# Pandas Practical Session

## Prerequisites

First, make sure that you are familiar with the two libraries we will use: 
* Numpy https://numpy.org/doc/stable/user/quickstart.html
* Pandas https://pandas.pydata.org/docs/user_guide/10min.html

Note that you don't need to master these libraries. 
You'll just need to know what are the basic notions supporting these libraries, e.g. objects and operations they implement. 
A careful reading of these starter documentations will be more than enough. 
You'll next spend more time experiencing with Pandas.

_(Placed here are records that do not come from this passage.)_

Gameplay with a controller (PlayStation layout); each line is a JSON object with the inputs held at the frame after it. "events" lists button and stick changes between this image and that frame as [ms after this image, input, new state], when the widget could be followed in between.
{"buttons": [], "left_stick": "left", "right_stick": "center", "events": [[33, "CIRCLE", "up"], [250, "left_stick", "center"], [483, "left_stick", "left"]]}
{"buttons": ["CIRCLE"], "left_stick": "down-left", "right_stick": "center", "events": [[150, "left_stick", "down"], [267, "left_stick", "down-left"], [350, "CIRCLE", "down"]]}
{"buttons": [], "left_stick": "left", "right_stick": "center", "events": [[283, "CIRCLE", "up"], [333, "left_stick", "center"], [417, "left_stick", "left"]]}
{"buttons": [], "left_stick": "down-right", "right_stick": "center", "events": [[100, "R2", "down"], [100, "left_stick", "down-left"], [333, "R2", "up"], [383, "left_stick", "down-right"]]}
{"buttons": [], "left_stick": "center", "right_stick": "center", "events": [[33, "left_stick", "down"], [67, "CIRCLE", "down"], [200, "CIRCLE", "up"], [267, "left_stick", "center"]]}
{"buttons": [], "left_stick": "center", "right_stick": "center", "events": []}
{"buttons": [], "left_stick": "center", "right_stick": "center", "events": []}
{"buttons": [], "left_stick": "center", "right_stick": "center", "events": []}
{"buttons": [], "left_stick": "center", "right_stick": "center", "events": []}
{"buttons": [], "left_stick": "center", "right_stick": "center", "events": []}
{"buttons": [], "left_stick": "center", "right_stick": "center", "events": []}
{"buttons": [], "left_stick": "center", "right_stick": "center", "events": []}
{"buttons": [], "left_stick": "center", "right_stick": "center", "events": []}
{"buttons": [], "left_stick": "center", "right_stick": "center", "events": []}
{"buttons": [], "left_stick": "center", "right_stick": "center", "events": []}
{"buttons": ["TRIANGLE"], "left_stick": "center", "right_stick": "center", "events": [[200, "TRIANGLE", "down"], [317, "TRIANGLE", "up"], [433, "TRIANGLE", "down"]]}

Recall the recommended slides about Pandas:  

https://stefmolin.github.io/pandas-workshop/slides/html/combined.slides.html#/

## Pandas to get insights on a French COVID-19 dataset

We ask you to use and develop your Pandas skills to analyse a French dataset related to COVID 19. 

We will analyse the measured contamination rate in France based on a public dataset. 

See https://www.data.gouv.fr/fr/datasets/donnees-relatives-aux-resultats-des-tests-virologiques-covid-19/

Please download the dataset providing specific contamination numbers per department: `sp-pos-quot-dep-*.csv`

The data file you'll use looks like:

    >head data/sp-pos-quot-dep-2022-01-16-19h08.csv 
    dep;jour;P;T;cl_age90;pop
    01;2020-05-13;0;16;09;83001
    01;2020-05-13;1;17;19;84665
    01;2020-05-13;0;34;29;65496
    01;2020-05-13;1;72;39;85588
    01;2020-05-13;0;54;49;89678
    01;2020-05-13;0;42;59;89791
    01;2020-05-13;0;29;69;73500
    01;2020-05-13;1;30;79;51011
    01;2020-05-13;4;29;89;26830


Answer the following questions (estimated time 4 hours): 
* Use your favorite search engine
* Consult Pandas' official documentation

---
**Question 1** : Import required packages : `numpy` (np) and `pandas` (pd)

---
**Question 2** : Use Pandas to load the dataset into a DataFrame


---
**Question 3** : 
Load directly the remote file passing the URL

---
**Question 4** : 
* show the column names 
* check the data types of each columns 
* show a quick summary of the dataset
* show basic information that could be useful for a raw descriptive analysis

Make sure you have no warning and set the 'jour' column to a data type suited to deal with dates. 

---
**Question 5**: Show the first 100 rows of your dataframe.

Inspect the meaning of those values. Consult the documentation and make sure your understanding of the data structure is correct.

---
**Question 6**: show the last 15 lines of the dataframe

We will next make daily comparison of metrics. 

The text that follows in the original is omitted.